PROMPT: Return, word for word, only the lines from the one containing "info@meetings.nl" through the last line of the entries.

AVAILABLE DATA: Begin

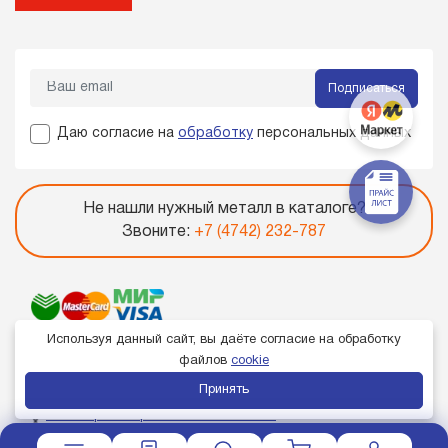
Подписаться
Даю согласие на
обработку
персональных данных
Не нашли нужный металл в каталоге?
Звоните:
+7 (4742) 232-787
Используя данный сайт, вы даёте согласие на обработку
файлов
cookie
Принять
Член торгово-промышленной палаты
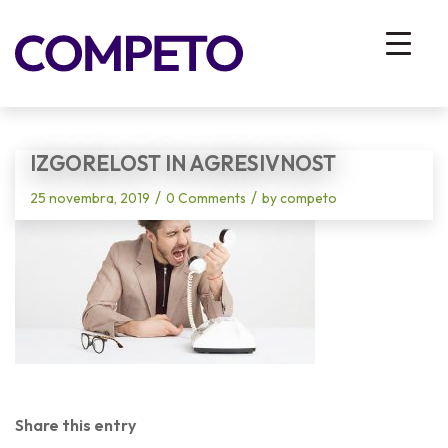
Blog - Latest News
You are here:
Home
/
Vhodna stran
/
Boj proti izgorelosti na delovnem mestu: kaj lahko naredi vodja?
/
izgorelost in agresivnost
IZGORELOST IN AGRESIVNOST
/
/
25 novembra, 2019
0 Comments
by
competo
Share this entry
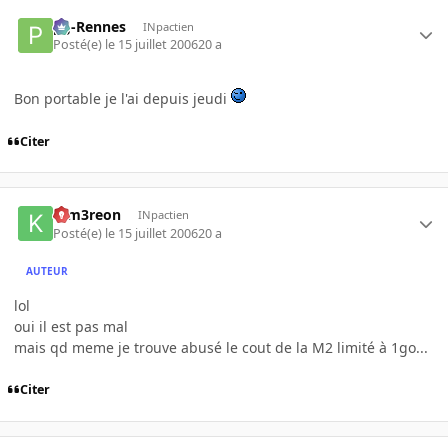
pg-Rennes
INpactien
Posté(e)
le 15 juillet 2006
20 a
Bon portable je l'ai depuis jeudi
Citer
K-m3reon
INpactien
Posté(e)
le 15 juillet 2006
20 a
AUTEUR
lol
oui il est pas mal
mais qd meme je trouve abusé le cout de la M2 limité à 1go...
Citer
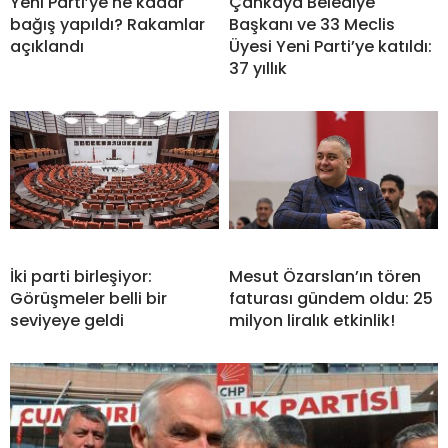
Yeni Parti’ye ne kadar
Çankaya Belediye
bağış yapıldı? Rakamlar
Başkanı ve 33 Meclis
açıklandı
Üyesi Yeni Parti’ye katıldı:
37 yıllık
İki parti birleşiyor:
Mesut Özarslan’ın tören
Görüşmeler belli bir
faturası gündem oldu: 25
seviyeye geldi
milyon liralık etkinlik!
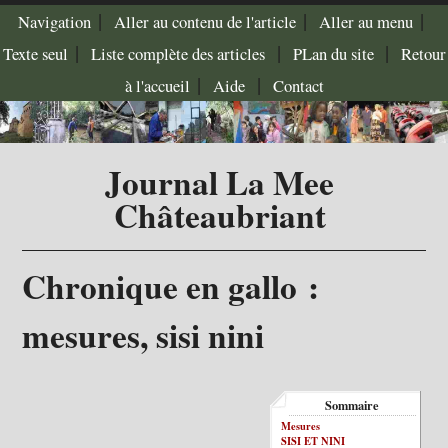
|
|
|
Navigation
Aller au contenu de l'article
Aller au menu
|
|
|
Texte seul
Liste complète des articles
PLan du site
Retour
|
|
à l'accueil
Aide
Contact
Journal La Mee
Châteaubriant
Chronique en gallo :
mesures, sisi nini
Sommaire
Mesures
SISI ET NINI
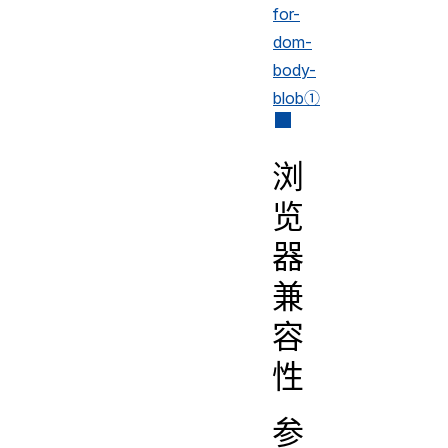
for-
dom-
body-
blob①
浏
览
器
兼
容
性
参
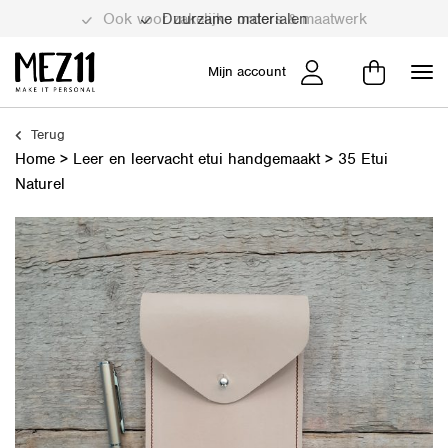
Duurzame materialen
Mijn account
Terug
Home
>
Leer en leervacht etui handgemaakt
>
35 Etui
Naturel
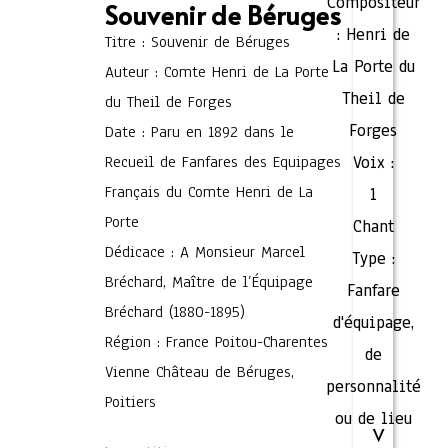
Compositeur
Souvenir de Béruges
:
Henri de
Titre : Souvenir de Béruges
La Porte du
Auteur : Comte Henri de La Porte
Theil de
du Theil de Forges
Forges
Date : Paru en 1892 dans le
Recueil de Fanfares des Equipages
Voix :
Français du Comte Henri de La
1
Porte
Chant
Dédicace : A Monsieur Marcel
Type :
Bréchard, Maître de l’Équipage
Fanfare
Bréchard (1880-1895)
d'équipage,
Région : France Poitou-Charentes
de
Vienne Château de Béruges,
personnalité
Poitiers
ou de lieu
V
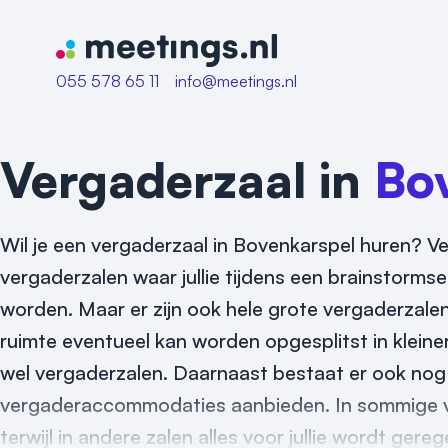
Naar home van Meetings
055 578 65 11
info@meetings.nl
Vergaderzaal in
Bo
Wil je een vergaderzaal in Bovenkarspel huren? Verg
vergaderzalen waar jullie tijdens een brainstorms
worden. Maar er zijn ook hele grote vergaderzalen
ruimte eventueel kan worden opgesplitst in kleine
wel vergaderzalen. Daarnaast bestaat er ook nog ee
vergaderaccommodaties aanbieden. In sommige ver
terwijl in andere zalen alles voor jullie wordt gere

AVAILABLE DATA: End

RESULT BELOW:
info@meetings.nl
Vergaderzaal in
Bo
Wil je een vergaderzaal in Bovenkarspel huren? Verg
vergaderzalen waar jullie tijdens een brainstorms
worden. Maar er zijn ook hele grote vergaderzalen
ruimte eventueel kan worden opgesplitst in kleine
wel vergaderzalen. Daarnaast bestaat er ook nog ee
vergaderaccommodaties aanbieden. In sommige ver
terwijl in andere zalen alles voor jullie wordt gere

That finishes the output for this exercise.